Job item A –
In the court caption, rewrite the paragraph beginning "Aaron D. Moss, Kristen M. Leddy" as a short list that keeps its main facts.
### Passage shown
UNPUBLISHED
UNITED STATES COURT OF APPEALS
FOR THE FOURTH CIRCUIT
No. 17-4775
UNITED STATES OF AMERICA,
Plaintiff - Appellee,
v.
JOSHUA CRAIG GROVE,
Defendant - Appellant.
Appeal from the United States District Court for the Northern District of West Virginia,
at Martinsburg. Gina M. Groh, Chief District Judge. (3:17-cr-00057-GMG-RWT-1)
Submitted: May 29, 2018 Decided: June 7, 2018
Before MOTZ, DUNCAN, and HARRIS, Circuit Judges.
Affirmed by unpublished per curiam opinion.
Aaron D. Moss, Kristen M. Leddy, OFFICE OF THE FEDERAL PUBLIC DEFENDER,
Martinsburg, West Virginia, for Appellant. William J. Powell, United States Attorney,
Anna Z. Krasinski, Assistant United States Attorney, OFFICE OF THE UNITED
STATES ATTORNEY, Martinsburg, West Virginia, for Appellee.
######
Job item B –
Copy out the lines of the listing below, from the line holding "Rester en contact avec votre" through the end of the listing, inclusive. Leave the pictures out.
### Provided records
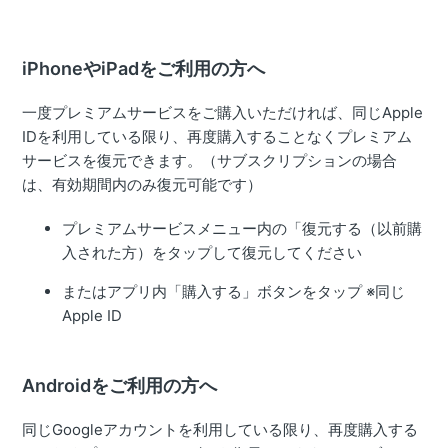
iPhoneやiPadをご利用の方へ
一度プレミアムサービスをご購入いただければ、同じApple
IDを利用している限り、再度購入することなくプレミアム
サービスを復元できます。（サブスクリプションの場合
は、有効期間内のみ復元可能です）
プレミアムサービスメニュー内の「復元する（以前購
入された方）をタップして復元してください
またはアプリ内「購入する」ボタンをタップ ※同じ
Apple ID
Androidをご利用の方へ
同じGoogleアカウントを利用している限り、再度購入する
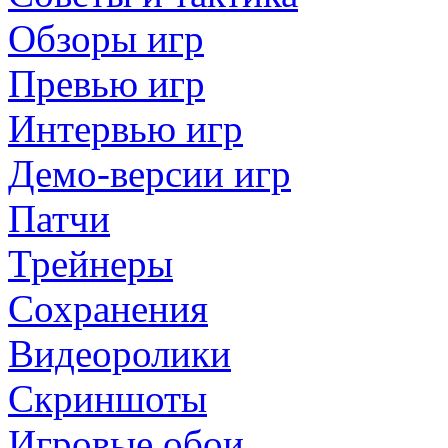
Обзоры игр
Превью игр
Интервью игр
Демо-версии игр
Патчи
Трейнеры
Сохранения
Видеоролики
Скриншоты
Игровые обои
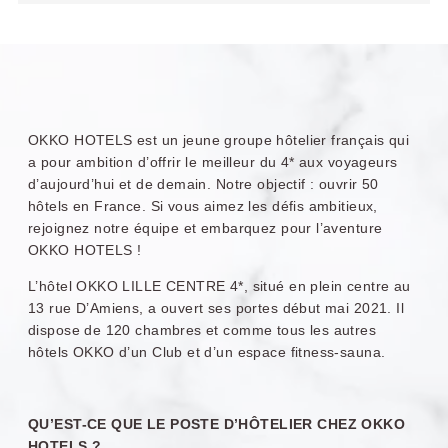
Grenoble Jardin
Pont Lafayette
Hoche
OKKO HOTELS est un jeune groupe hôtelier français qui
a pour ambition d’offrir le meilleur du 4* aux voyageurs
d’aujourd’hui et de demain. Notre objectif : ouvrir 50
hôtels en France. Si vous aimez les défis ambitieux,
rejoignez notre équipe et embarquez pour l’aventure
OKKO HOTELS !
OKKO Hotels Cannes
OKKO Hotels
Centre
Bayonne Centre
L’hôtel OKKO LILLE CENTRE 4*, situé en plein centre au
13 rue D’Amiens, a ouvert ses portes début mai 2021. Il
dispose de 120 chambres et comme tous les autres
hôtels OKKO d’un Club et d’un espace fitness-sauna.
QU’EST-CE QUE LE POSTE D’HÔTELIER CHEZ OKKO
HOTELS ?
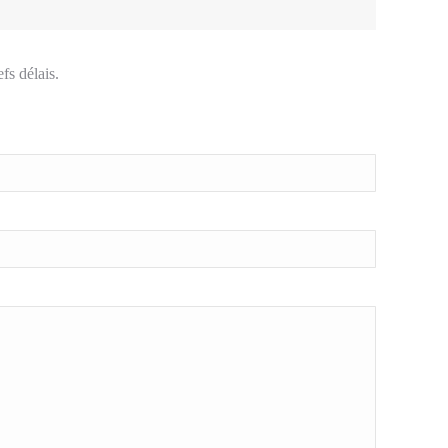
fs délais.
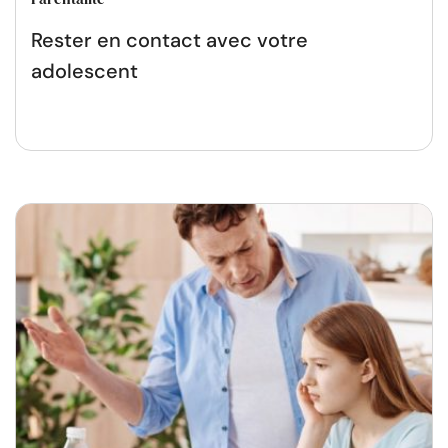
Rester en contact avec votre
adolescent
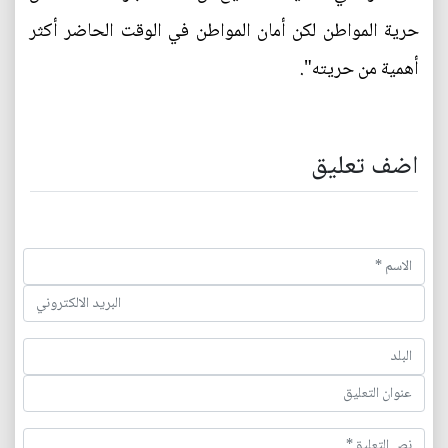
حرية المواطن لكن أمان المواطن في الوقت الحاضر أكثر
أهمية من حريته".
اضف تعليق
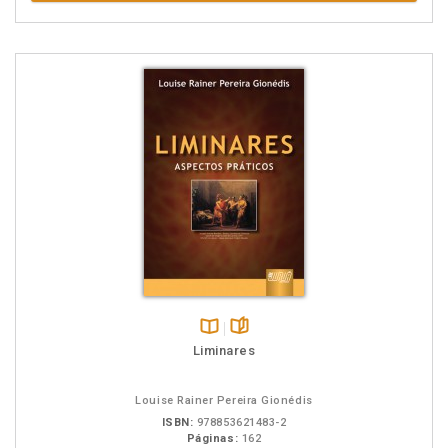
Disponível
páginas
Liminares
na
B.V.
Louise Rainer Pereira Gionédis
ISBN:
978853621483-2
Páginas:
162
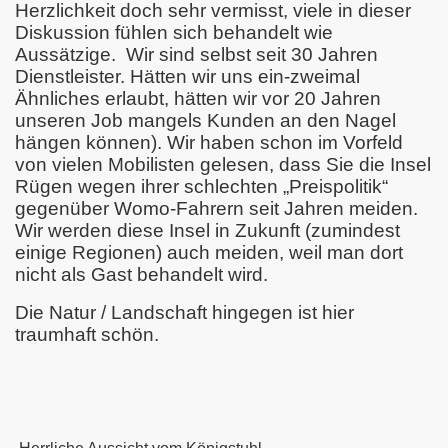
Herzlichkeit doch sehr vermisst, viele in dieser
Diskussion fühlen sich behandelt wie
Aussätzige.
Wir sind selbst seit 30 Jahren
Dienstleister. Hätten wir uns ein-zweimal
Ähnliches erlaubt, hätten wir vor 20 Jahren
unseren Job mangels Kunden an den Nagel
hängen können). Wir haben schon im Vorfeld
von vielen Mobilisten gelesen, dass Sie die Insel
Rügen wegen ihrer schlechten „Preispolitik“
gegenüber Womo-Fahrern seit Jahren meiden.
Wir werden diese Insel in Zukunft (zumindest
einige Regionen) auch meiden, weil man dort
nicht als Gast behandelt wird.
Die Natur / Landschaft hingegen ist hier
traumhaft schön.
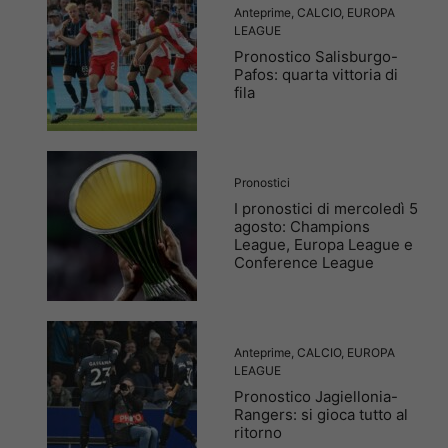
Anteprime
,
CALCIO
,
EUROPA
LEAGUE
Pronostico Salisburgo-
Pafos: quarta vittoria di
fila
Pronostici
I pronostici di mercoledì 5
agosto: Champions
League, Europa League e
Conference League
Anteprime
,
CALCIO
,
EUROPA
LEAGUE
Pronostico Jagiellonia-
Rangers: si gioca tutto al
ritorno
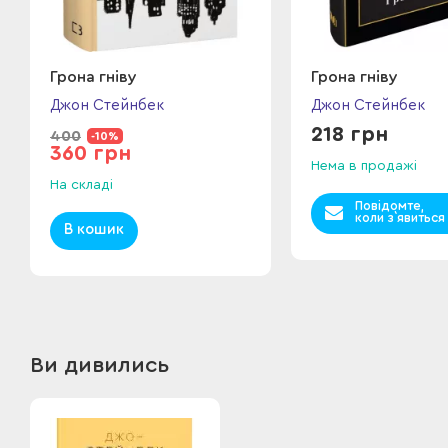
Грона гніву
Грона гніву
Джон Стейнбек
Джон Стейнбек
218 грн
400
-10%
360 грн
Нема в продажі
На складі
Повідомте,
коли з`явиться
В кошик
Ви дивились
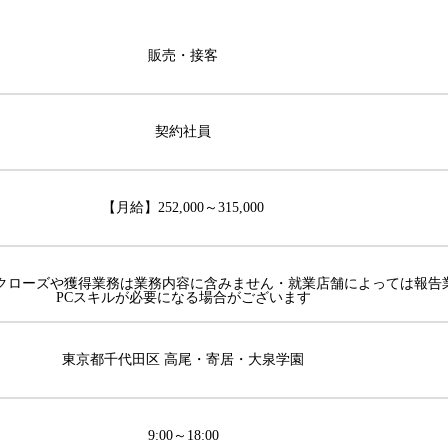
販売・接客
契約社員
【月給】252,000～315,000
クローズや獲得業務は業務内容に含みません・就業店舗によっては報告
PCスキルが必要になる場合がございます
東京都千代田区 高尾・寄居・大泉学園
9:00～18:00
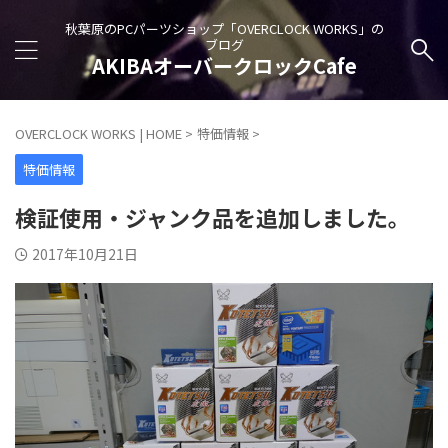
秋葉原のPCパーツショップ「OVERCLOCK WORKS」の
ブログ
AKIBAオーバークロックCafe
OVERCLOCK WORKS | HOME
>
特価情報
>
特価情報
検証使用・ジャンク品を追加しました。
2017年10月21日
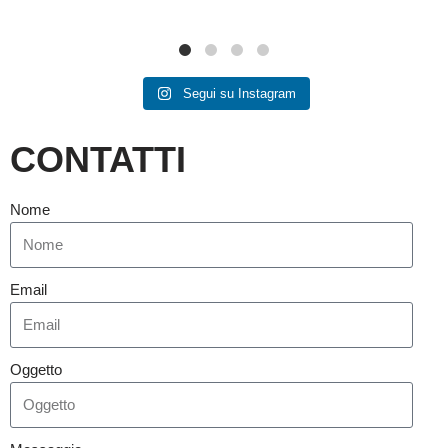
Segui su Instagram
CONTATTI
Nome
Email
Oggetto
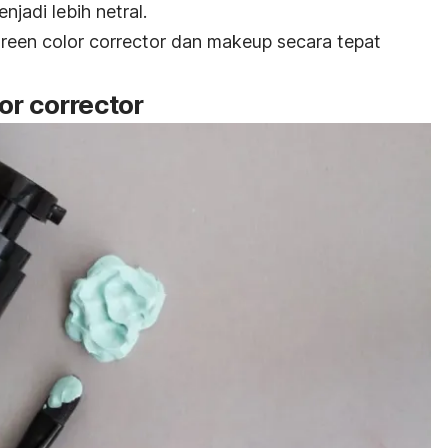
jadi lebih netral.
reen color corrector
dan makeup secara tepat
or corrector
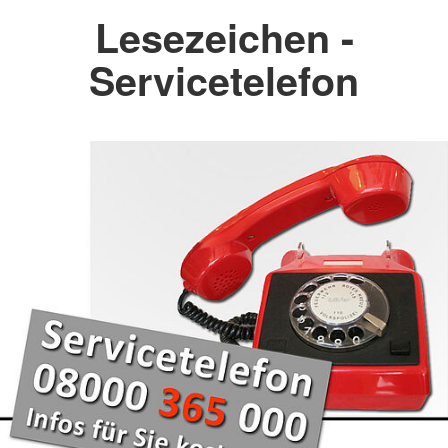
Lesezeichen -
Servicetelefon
######
Your response A –
- For Appellant: Aaron D. Moss and Kristen M. Leddy, Office of the Federal Public Defender, Martinsburg, West Virginia.
- For Appellee: William J. Powell, United States Attorney, and Anna Z. Krasinski, Assistant United States Attorney, Office of the United States Attorney, Martinsburg, West Virginia.

Your response B –
Rester en contact avec votre
adolescent
حرية المواطن لكن أمان المواطن في الوقت الحاضر أكثر
أهمية من حريته".
اضف تعليق
Disponível
páginas
Liminares
na
B.V.
Louise Rainer Pereira Gionédis
ISBN:
978853621483-2
Páginas:
162
Herzlichkeit doch sehr vermisst, viele in dieser
Diskussion fühlen sich behandelt wie
Aussätzige.
Wir sind selbst seit 30 Jahren
Dienstleister. Hätten wir uns ein-zweimal
Ähnliches erlaubt, hätten wir vor 20 Jahren
unseren Job mangels Kunden an den Nagel
hängen können). Wir haben schon im Vorfeld
von vielen Mobilisten gelesen, dass Sie die Insel
Rügen wegen ihrer schlechten „Preispolitik“
gegenüber Womo-Fahrern seit Jahren meiden.
Wir werden diese Insel in Zukunft (zumindest
einige Regionen) auch meiden, weil man dort
nicht als Gast behandelt wird.
Die Natur / Landschaft hingegen ist hier
traumhaft schön.
Anteprime
,
CALCIO
,
EUROPA
LEAGUE
Pronostico Salisburgo-
Pafos: quarta vittoria di
fila
Pronostici
I pronostici di mercoledì 5
agosto: Champions
League, Europa League e
Conference League
Anteprime
,
CALCIO
,
EUROPA
LEAGUE
Pronostico Jagiellonia-
Rangers: si gioca tutto al
ritorno
Грона гніву
Грона гніву
Джон Стейнбек
Джон Стейнбек
218 грн
400
-10%
360 грн
Нема в продажі
На складі
Повідомте,
коли з`явиться
В кошик
Ви дивились
販売・接客
契約社員
【月給】252,000～315,000
クローズや獲得業務は業務内容に含みません・就業店舗によっては報告
PCスキルが必要になる場合がございます
東京都千代田区 高尾・寄居・大泉学園
9:00～18:00
秋葉原のPCパーツショップ「OVERCLOCK WORKS」の
ブログ
AKIBAオーバークロックCafe
OVERCLOCK WORKS | HOME
>
特価情報
>
特価情報
検証使用・ジャンク品を追加しました。
2017年10月21日
Segui su Instagram
CONTATTI
Nome
Email
Oggetto
jadi lebih netral.
reen color corrector
dan makeup secara tepat
or corrector
Lesezeichen -
Servicetelefon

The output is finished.